The World Health Organization is drawing criticism for telling Syrians struggling to survive a bloody, years-long civil war that they should try to stop smoking.
“Notwithstanding the current crisis in the country, Ms. Elizabeth Hoff, WHO Representative to Syria, has stressed the urgency for controlling tobacco and shisha consumption among the population – especially among youths, women and teenage school children,” the WHO said in a statement June 1.
Shisha is a tobacco-based mix that is smoked in a hookah, something Syrians have been doing for hundreds of years.
While the civil war has killed thousands and turned thousands more into refugees, the WHO said tobacco consumption is something that “endangers the health and future life of smokers and people around them.”
“Many youths, women and school-age children in Syria have taken to shisha smoking believing that it is fashionable and less harmful than cigarettes,” Hoff said. “The truth is that shisha smoking is 20 times more dangerous than cigarette smoking, and shisha users are at risk for some of the same diseases as cigarette smokers such as oral cancer, lung and stomach cancer, cancer of the throat and impaired reproductive capacities.”
Even as Bashar Assad continues to barrel-bomb his own people, the WHO urged Syria’s government to implement a plan to “reduce attractiveness and glamour” of tobacco products that kill “almost 6 million people annually.”
Deputy Minister Dr. Ahmad Khlefawy stressed that “the current crisis,” presumably the civil war, “cannot be an excuse for Syrians to endanger their lives.”

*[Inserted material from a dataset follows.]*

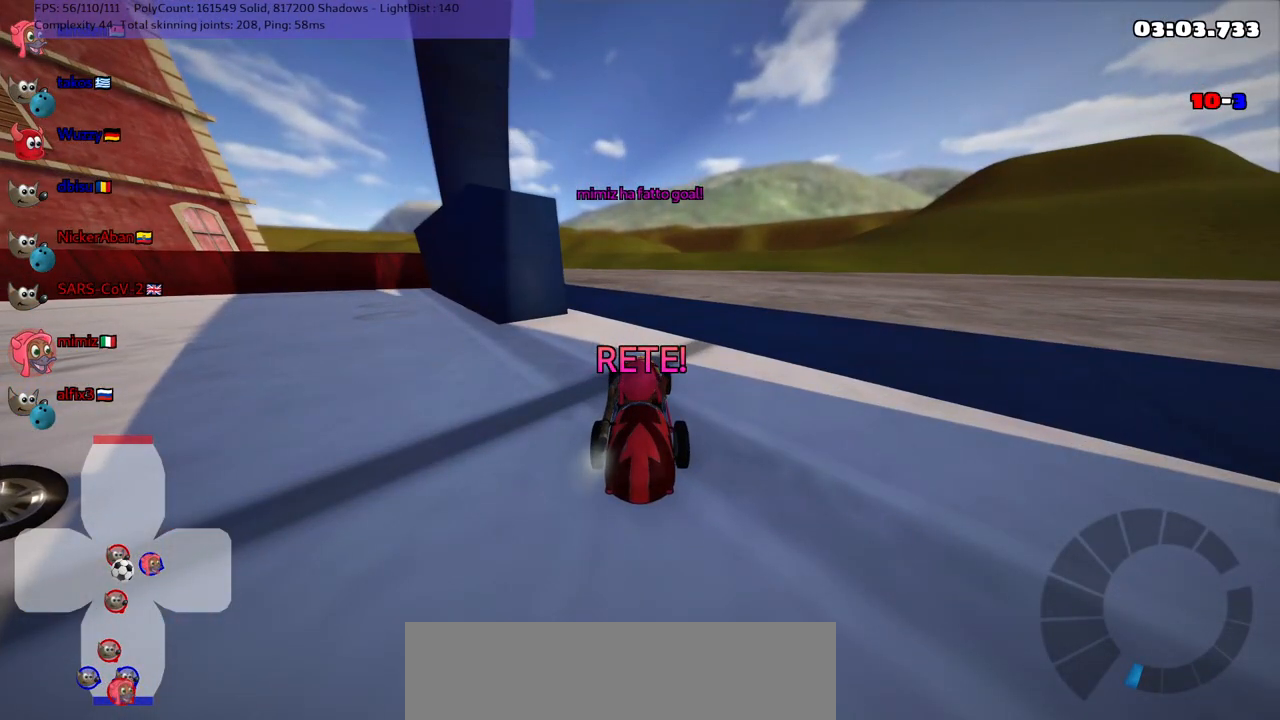
{"keys": ["up"], "events": []}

The Sun newspaper reported Wednesday that many critics in the United Kingdom were outraged that the WHO would waste its time warning people in Syria not to smoke.
“Syrians are fleeing for their lives yet these appalling unelected puritans think now is the time to tell them not smoke,” said Simon Clark, who leads a smokers’ group.
“You really have to seriously question WHO’s policy agenda and sanity.” added Drew Johnson of the Taxpayers’ Protection Alliance.